**EXTRACT**
+---+
Your horse’s coat is their first defense against the outside environment. It shields their body from infection, from the cold and from the heat. Gentle grooming can improve the coat’s condition, though harsh methods may dull and damage the skin and hair. The tools you choose to use on your horse can change the grooming experience from a special time for bonding to a routine that does more harm than good.
Tools with metal blades can be useful in removing mud and hair, but they can also uncomfortably scrape the skin of sensitive horses and fray the hairs of the coat. With regular use, the coat may appear dull and not lay flat. Microabrasions of the skin can create entry points for bacteria to fester and can encourage skin infections, especially for immunocompromised horses. Brushing a horse with a skin infection then spreads the infection over the body, and can be transferred via the brush to other horses. Instead of risking skin and hair damage, stick with grooming tools that are safe, gentle and easy to sanitize. Wash your brushes regularly to reduce risk of spreading pathogens to your horses.
Shampooing the horse might seem like a great way to keep the coat clean and in good condition, but the type of shampoo you use can actually do your horse more harm than good! Many shampoos will remove the natural oils from your horse’s coat, stripping them of an important protective layer. The natural oils that your horse produces serve to keep the skin moisturized and protected. It is usually best to rinse your horse down with only water, which can easily remove sweat and excess dirt while leaving behind the important oils. When shampoos are needed for stain removal or to treat skin problems, be sure to use products designed for horses that are gentle on their skin!
+---+
**EXTRACTED RECORDS**
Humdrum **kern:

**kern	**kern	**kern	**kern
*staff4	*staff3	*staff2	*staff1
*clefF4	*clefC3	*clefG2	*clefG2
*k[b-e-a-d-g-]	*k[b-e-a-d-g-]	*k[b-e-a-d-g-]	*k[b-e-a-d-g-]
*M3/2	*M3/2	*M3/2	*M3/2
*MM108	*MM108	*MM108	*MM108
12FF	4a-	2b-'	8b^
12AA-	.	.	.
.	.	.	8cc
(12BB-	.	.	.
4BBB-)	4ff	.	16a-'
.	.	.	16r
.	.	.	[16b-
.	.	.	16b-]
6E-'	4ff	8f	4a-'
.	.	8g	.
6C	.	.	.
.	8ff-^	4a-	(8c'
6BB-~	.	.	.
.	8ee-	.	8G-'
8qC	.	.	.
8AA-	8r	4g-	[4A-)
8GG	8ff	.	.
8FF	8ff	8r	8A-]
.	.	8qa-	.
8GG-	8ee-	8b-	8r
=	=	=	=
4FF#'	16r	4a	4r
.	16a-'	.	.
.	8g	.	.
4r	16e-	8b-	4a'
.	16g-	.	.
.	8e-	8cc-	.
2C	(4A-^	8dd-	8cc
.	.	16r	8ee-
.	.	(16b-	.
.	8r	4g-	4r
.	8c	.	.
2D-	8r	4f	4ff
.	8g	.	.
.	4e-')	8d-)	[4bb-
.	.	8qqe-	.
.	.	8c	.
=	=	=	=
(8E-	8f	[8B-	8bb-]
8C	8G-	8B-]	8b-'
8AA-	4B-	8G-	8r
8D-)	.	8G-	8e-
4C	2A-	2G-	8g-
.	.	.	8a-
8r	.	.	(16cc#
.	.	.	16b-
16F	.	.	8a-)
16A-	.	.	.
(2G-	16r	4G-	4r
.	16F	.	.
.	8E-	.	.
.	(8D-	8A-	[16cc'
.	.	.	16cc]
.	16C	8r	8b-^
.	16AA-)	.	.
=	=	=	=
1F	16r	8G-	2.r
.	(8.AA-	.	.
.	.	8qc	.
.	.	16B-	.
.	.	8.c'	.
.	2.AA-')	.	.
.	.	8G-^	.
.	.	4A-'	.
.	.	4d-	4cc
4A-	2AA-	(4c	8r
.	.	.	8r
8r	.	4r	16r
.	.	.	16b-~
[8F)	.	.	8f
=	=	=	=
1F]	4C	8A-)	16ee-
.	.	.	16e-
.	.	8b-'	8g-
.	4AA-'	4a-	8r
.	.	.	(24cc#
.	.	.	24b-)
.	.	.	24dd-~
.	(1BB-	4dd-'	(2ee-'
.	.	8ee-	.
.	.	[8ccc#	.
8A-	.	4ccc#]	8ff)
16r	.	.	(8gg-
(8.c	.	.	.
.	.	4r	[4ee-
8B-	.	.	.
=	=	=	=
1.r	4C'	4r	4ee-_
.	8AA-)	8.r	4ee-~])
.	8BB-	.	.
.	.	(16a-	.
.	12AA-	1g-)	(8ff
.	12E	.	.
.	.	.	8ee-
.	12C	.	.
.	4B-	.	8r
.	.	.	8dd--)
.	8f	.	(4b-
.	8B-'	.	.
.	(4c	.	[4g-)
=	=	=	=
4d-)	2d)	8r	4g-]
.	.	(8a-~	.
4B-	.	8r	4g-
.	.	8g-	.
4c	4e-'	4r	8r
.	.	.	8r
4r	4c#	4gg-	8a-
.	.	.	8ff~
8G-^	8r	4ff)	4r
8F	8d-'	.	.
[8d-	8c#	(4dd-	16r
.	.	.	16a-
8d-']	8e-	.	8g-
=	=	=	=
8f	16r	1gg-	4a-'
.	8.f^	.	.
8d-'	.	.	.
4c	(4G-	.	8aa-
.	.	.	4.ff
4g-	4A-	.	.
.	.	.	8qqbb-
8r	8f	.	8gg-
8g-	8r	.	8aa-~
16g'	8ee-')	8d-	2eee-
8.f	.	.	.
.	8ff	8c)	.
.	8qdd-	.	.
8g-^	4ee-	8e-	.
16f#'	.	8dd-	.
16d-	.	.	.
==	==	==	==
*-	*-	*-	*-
+---+
**WHAT THE TASK REQUIRES**
Please write out, word for word, the passage of the horse grooming text that begins at the words "Shampooing the horse" and stops after the words "on their skin!".

**ANSWER TO THIS TASK**
Shampooing the horse might seem like a great way to keep the coat clean and in good condition, but the type of shampoo you use can actually do your horse more harm than good! Many shampoos will remove the natural oils from your horse’s coat, stripping them of an important protective layer. The natural oils that your horse produces serve to keep the skin moisturized and protected. It is usually best to rinse your horse down with only water, which can easily remove sweat and excess dirt while leaving behind the important oils. When shampoos are needed for stain removal or to treat skin problems, be sure to use products designed for horses that are gentle on their skin!